Spring into pet health
It’s time to open the doors and let your four- legged family members run free. Before you turn them loose in the backyard or dog park, keep these seasonally relevant tips in mind:
- Easter treats and decorations are colorful, delicious and sometimes dangerous for pets. Favorite Easter candies like chocolate can harm both dogs and cats.
- Spring is also the beginning of pest season. Make sure your pet is on year-round preventative medications for heartworms, fleas and ticks.
- If you’ve gone all winter without bathing your animals, now is the time. It may also be time for a trim of your pet’s coat and nails. On average, dogs should be bathed 10-12 times a year. For cats, maybe only once or twice per year.
- Make sure the plants in your yard are compatible with your pets. Some common plants that can make your pets sick include: bulb plants (lilies, daffodils), tomato plants (stems and leaves), azaleas, castor beans, foxglove, oleander, mushrooms, rhubarb and philodendron.
Round & round
Are they having fun, a little dumb or is there a deeper meaning to why pooches chase their tails? In most cases, it’s just a way for your dog to pass the time and burn off a little energy. If tail-chasing is something that’s happening on a regular basis, your dog may be sending you a message. It could be an indicator of flea allergy dermatitis or problems with the glands near their tail. Call your veterinarian if you can’t seem to pull your dog away from its tail.
Depending on the height and circumstances, cats will typically land on their paws 90 percent of the time. Cats have a highly-tuned sense of balance and a very flexible backbone which allows them to use their innate “righting re ex” to twist around when they fall. When a cat jumps from a high place, it uses a combination of sight and its vestibular apparatus in the inner ear to determine up from down and distance.

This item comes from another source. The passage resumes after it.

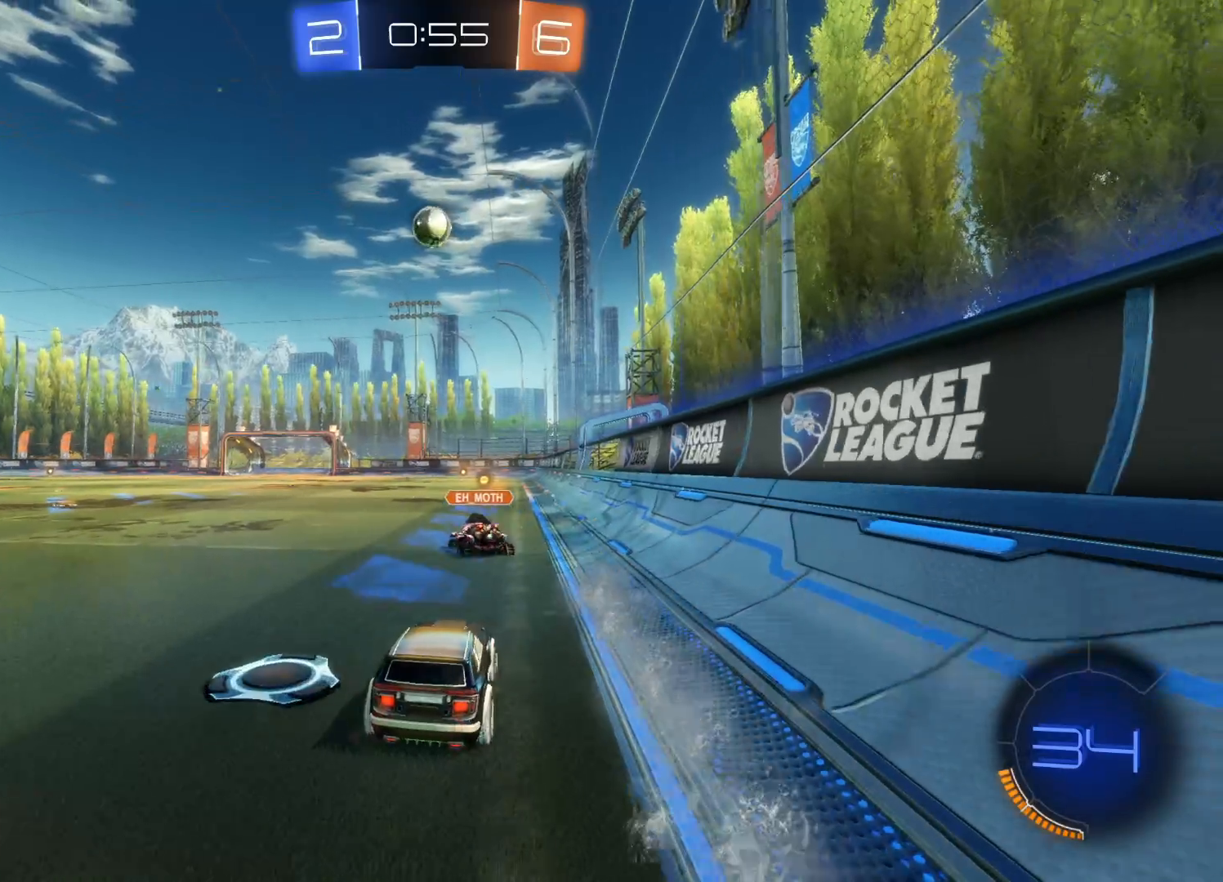
{"buttons": ["R2"], "left_stick": "center", "right_stick": "center", "events": [[50, "left_stick", "center"], [67, "CIRCLE", "down"], [350, "CIRCLE", "up"]]}
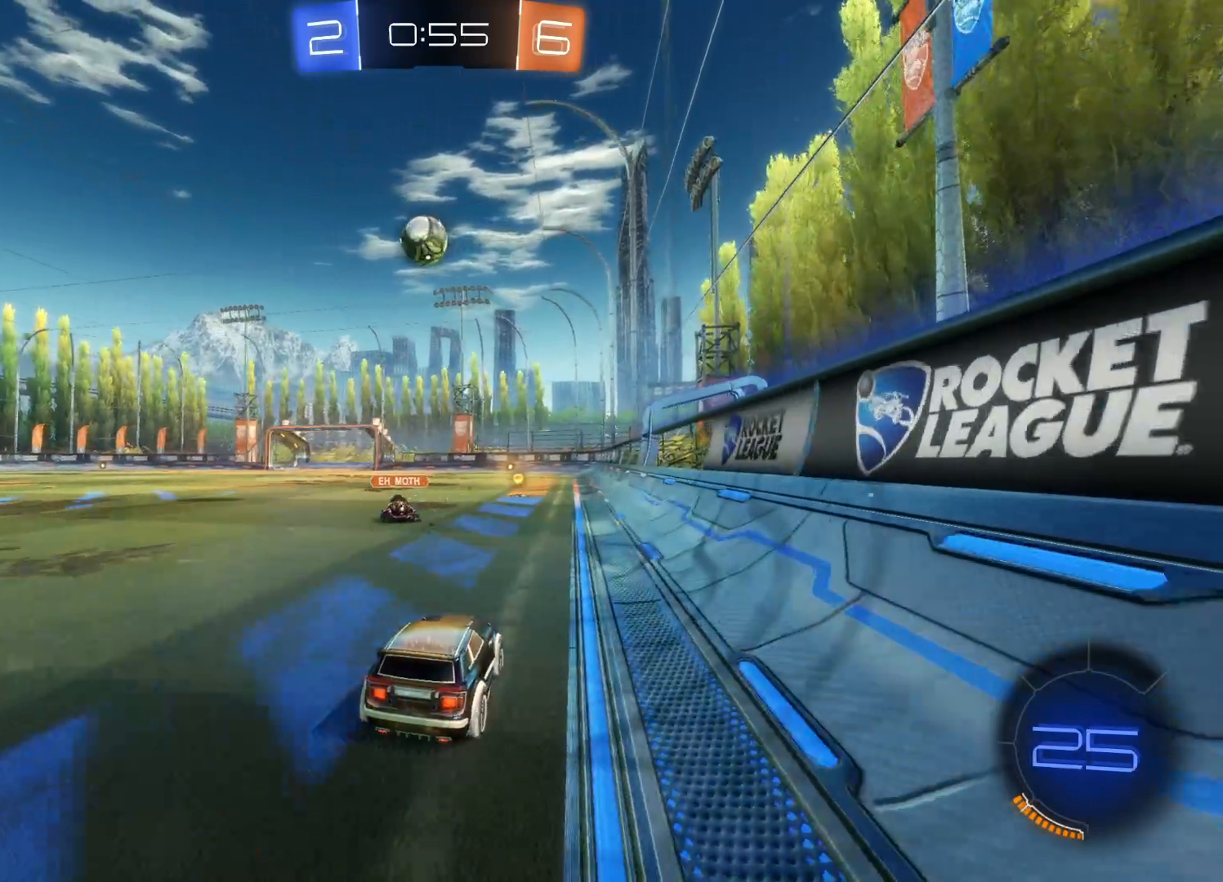
{"buttons": ["CIRCLE", "R2"], "left_stick": "center", "right_stick": "center", "events": [[33, "left_stick", "left"], [133, "left_stick", "center"], [200, "CIRCLE", "down"], [283, "left_stick", "left"], [433, "left_stick", "center"]]}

How does your dog always seem to know when it’s time to go for a walk, even before you grab the leash? All animals have circadian rhythms — physical, mental and behavioral changes that occur in a 24-hour cycle. Research from the University of Kentucky suggests the more dogs experience regular events (walks, when you return home from work) they can predict, or anticipate the happenings, almost like a human’s episodic memory.